College of Environmental Science and Engineering, Key Laboratory of Environmental Biology and Pollution Control, Hunan University, Ministry of Education, Changsha 410082, PR China; Greater Bay Area Institute for Innovation, Hunan University, Guangzhou 511300, Guangdong Province, PR China; Shenzhen Institute, Hunan University, Shenzhen, 518000, PR China.
College of Environmental Science and Engineering, Key Laboratory of Environmental Biology and Pollution Control, Hunan University, Ministry of Education, Changsha 410082, PR China; Greater Bay Area Institute for Innovation, Hunan University, Guangzhou 511300, Guangdong Province, PR China; Shenzhen Institute, Hunan University, Shenzhen, 518000, PR China.
Sci Total Environ. 2024 Dec 15;956:177142. doi: 10.1016/j.scitotenv.2024.177142. Epub 2024 Nov 4.

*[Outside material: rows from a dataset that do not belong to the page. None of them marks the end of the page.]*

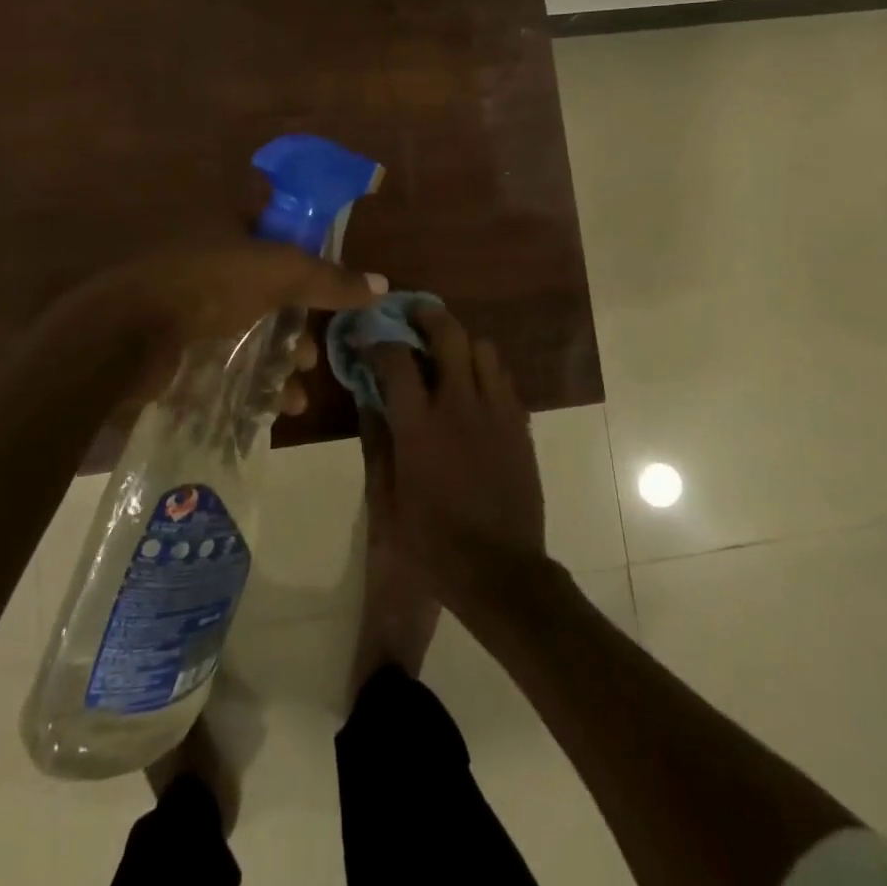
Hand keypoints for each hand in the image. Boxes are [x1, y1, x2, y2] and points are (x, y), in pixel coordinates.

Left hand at [16, 240, 387, 417]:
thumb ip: (330, 279)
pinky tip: (276, 406)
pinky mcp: (178, 340)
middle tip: (313, 346)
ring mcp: (192, 299)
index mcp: (229, 222)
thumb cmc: (208, 284)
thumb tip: (382, 285)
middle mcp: (211, 255)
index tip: (332, 271)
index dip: (308, 239)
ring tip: (296, 383)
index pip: (277, 216)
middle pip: (271, 282)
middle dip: (299, 318)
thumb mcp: (279, 273)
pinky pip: (229, 356)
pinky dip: (255, 379)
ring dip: (281, 355)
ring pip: (252, 324)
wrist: (124, 335)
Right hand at [365, 307, 546, 605]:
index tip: (367, 335)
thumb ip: (376, 444)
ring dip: (461, 342)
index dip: (378, 339)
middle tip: (412, 314)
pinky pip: (504, 378)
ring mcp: (496, 411)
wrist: (501, 571)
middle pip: (448, 334)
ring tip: (446, 353)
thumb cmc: (433, 543)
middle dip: (427, 315)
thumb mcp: (386, 501)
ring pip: (483, 348)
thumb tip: (367, 401)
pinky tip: (473, 387)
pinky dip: (484, 370)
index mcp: (419, 425)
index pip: (396, 359)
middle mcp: (460, 404)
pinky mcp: (520, 425)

Lots of studies on eutrophication, but there is a lack of comprehensive research on the repair of multiple forms of nitrogen and phosphorus under combined heavy metals (HMs) pollution. This work investigated the various forms of nitrogen and phosphorus in the water-sediment systems of eutrophic lakes with the application of biochar, Effective Microorganisms (EMs) and microplastics, aiming to deliberate the repair behavior of multiple forms of nitrogen/phosphorus and the integrated repairment of these nutrients and HMs in different remediations. For amended-groups, the application of biochar-supported EMs (BE) achieved the most desirable remediation for removing nitrogen, phosphorus and HMs in water and improved their stability in sediment due to the improved microbial activity and the developed biofilm system created by biochar. The addition of aging microplastics (MP) obviously reduced the systematic levels of nitrogen, phosphorus and HMs due to the stimulation of microbial activity and the adsorption of biofilm/EPS, but its high movability also increased the Fe(II) and S(-II) levels and the pollutants' ecological risks in sediment. The co-application of BE and MP (MBE) destroyed the ecosystem and decreased the removal of nitrogen and phosphorus, while greatly removing HMs by the superfluous biofilms/EPS. The application of biochar (BC) preferentially adsorbed and degraded dissolved nitrogen and phosphorus, releasing HMs into water. From these amended-groups, it's also knew that the removal of nitrogen and phosphorus mainly came from the degradation/assimilation of NH-N, SRP and dissolved matters, particularly those molecular weight below 3 kDa; the higher removal of phosphorus than nitrogen was attributed to the coprecipitation of Fe-S-P hydroxides and the adsorption of particulates; however, the colloidal (3-100 kDa) nitrogen and phosphorus had low accessibility and bioavailability, and it also showed the competitive adsorption with colloidal HMs, causing their relatively low removal in water. This study provides insight into the comprehensive repair of nitrogen, phosphorus and HMs in various forms by biochar-immobilized microbes and the influence of microplastics on nutrients and HMs in eutrophic lakes.
大量研究了富营养化问题,但缺乏对重金属(HM)污染下多种形态氮磷的综合修复研究。本工作应用生物炭、有效微生物(EM)和微塑料研究了富营养化湖泊水-沉积物系统中的各种形态氮磷,旨在探讨多种形态氮/磷的修复行为以及不同修复措施下这些营养物质和 HM 的综合修复。对于改良组,生物炭支持的 EM(BE)的应用实现了去除水中氮、磷和 HM 的最理想修复效果,并由于生物炭提高了微生物活性和发展的生物膜系统,改善了沉积物中营养物质和 HM 的稳定性。老化微塑料(MP)的添加由于微生物活性的刺激和生物膜/ EPS 的吸附,明显降低了系统中氮、磷和 HM 的水平,但由于其高迁移性,也增加了 Fe(II)和 S(-II)水平以及沉积物中污染物的生态风险。BE 和 MP 的共同应用(MBE)破坏了生态系统,降低了氮和磷的去除率,同时通过多余的生物膜/ EPS 大大去除了 HM。生物炭(BC)的应用优先吸附和降解溶解氮和磷,将 HM 释放到水中。从这些改良组中还可以知道,氮和磷的去除主要来自 NH-N、SRP 和溶解物质的降解/同化,特别是那些分子量低于 3 kDa 的物质;磷的去除率高于氮,这归因于 Fe-S-P 氢氧化物的共沉淀和颗粒的吸附;然而,胶体(3-100 kDa)氮和磷的生物可利用性和可及性较低,并且与胶体 HM 具有竞争吸附性,导致其在水中的去除率相对较低。本研究为生物炭固定微生物对各种形态氮、磷和 HM 的综合修复以及微塑料对富营养化湖泊中营养物质和 HM 的影响提供了深入了解。